Epicardium-derived mesenchymal stromal cells (EpiSC) play a pivotal role in heart development by differentiating into coronary vascular precursors, fibroblasts and cardiomyocytes. In the adult heart, EpiSC are reactivated by myocardial infarction (MI) and are considered as endogenous cell source involved in cardiac remodelling by paracrine factors, such as VEGF and IL6. We have recently shown that the secretion of these major regulatory cytokines by EpiSC is under control of adenosine signalling via the Gq/Gs-coupled A_2B receptor (A_2BR) (Hesse et al. 2017, FASEB J, 31: 3040-3053). A_2BR is a known target of hypoxia-inducible factor-1α (HIF-1α) and the epicardium/subepicardium has been identified as a cardiac hypoxic niche. Gq pathways triggered by endothelin-1 and angiotensin-II can induce HIF-1α even under normoxic conditions, however, whether this applies also to the A_2BR-coupled Gq pathway is unknown. Here we explored the crosstalk between adenosine-A_2BR and hypoxia-HIF-1α signalling in cultured adult EpiSC, isolated from rat hearts 5 days after ischemia/reperfusion injury.

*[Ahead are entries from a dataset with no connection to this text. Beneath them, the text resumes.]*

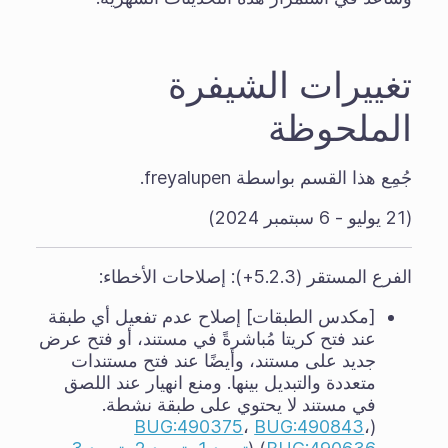
تغييرات الشيفرة
الملحوظة
جُمِع هذا القسم بواسطة freyalupen.
(21 يوليو - 6 سبتمبر 2024)
الفرع المستقر (5.2.3+): إصلاحات الأخطاء:
[مكدس الطبقات] إصلاح عدم تفعيل أي طبقة
عند فتح كريتا مُباشرةً في مستند، أو فتح عرض
جديد على مستند، وأيضًا عند فتح مستندات
متعددة والتبديل بينها. ومنع انهيار عند اللصق
في مستند لا يحتوي على طبقة نشطة.
BUG:490375
،
BUG:490843
،
(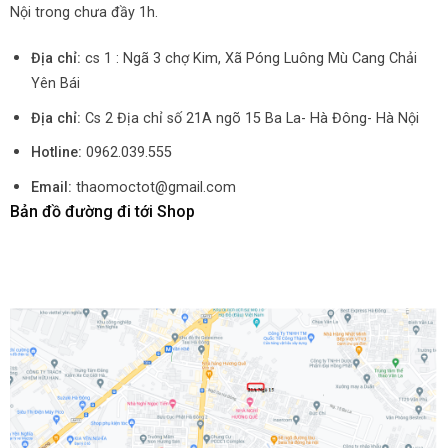
Nội trong chưa đầy 1h.
Địa chỉ:
cs 1 : Ngã 3 chợ Kim, Xã Póng Luông Mù Cang Chải
Yên Bái
Địa chỉ:
Cs 2 Địa chỉ số 21A ngõ 15 Ba La- Hà Đông- Hà Nội
Hotline:
0962.039.555
Email:
thaomoctot@gmail.com
Bản đồ đường đi tới Shop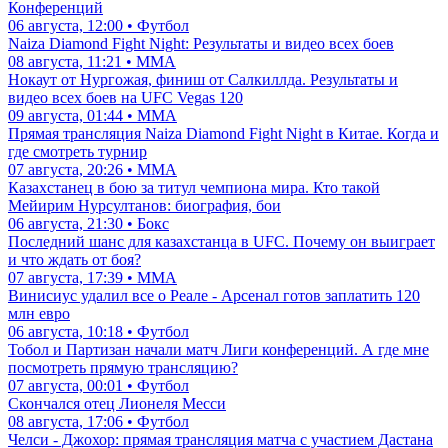
Конференций
06 августа, 12:00 • Футбол
Naiza Diamond Fight Night: Результаты и видео всех боев
08 августа, 11:21 • ММА
Нокаут от Нургожая, финиш от Салкиллда. Результаты и
видео всех боев на UFC Vegas 120
09 августа, 01:44 • ММА
Прямая трансляция Naiza Diamond Fight Night в Китае. Когда и
где смотреть турнир
07 августа, 20:26 • ММА
Казахстанец в бою за титул чемпиона мира. Кто такой
Мейирим Нурсултанов: биография, бои
06 августа, 21:30 • Бокс
Последний шанс для казахстанца в UFC. Почему он выиграет
и что ждать от боя?
07 августа, 17:39 • ММА
Винисиус удалил все о Реале - Арсенал готов заплатить 120
млн евро
06 августа, 10:18 • Футбол
Тобол и Партизан начали матч Лиги конференций. А где мне
посмотреть прямую трансляцию?
07 августа, 00:01 • Футбол
Скончался отец Лионеля Месси
08 августа, 17:06 • Футбол
Челси - Джохор: прямая трансляция матча с участием Дастана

A_2BR signalling was induced be the A_2BR-selective agonist BAY 60-6583 and hypoxic conditions (1% O₂) were established using a CO₂ incubator with oxygen control. We found by immunofluorescence that A_2BR signalling induced a strong nuclear accumulation of HIF-1α even under normoxic conditions (20% O₂). This effect was confirmed by using another specific A_2BR agonist, VCP 746, and was significantly attenuated by the PKC inhibitor GO 6983, indicating a pathway via the Gq-PKC axis. Quantitative Real-Time PCR analysis revealed that A_2BR activation enhanced HIF-1α mRNA levels, implying that the mechanism of A_2BR-mediated HIF-1α induction involves an increase in HIF-1α generation. Both hypoxia and A_2BR signalling increased gene expression of the angiogenic HIF-1α target VEGFA, individually or together cumulatively. Respirometric analysis showed that A_2BR activation alone was sufficient to trigger the HIF-1α-associated cell-protective metabolic switch towards less oxygen consumption. The normoxic A_2BR-mediated HIF-1α induction was not restricted to EpiSC but was also found in cardiac fibroblasts, indicating that this mechanism is operative in other A_2BR-expressing cell types as well.

Together, our data provide first evidence for a close, bidirectional crosstalk between adenosine-A_2BR and hypoxia-HIF-1α signalling that might be importantly involved in tissue protection and wound healing after MI.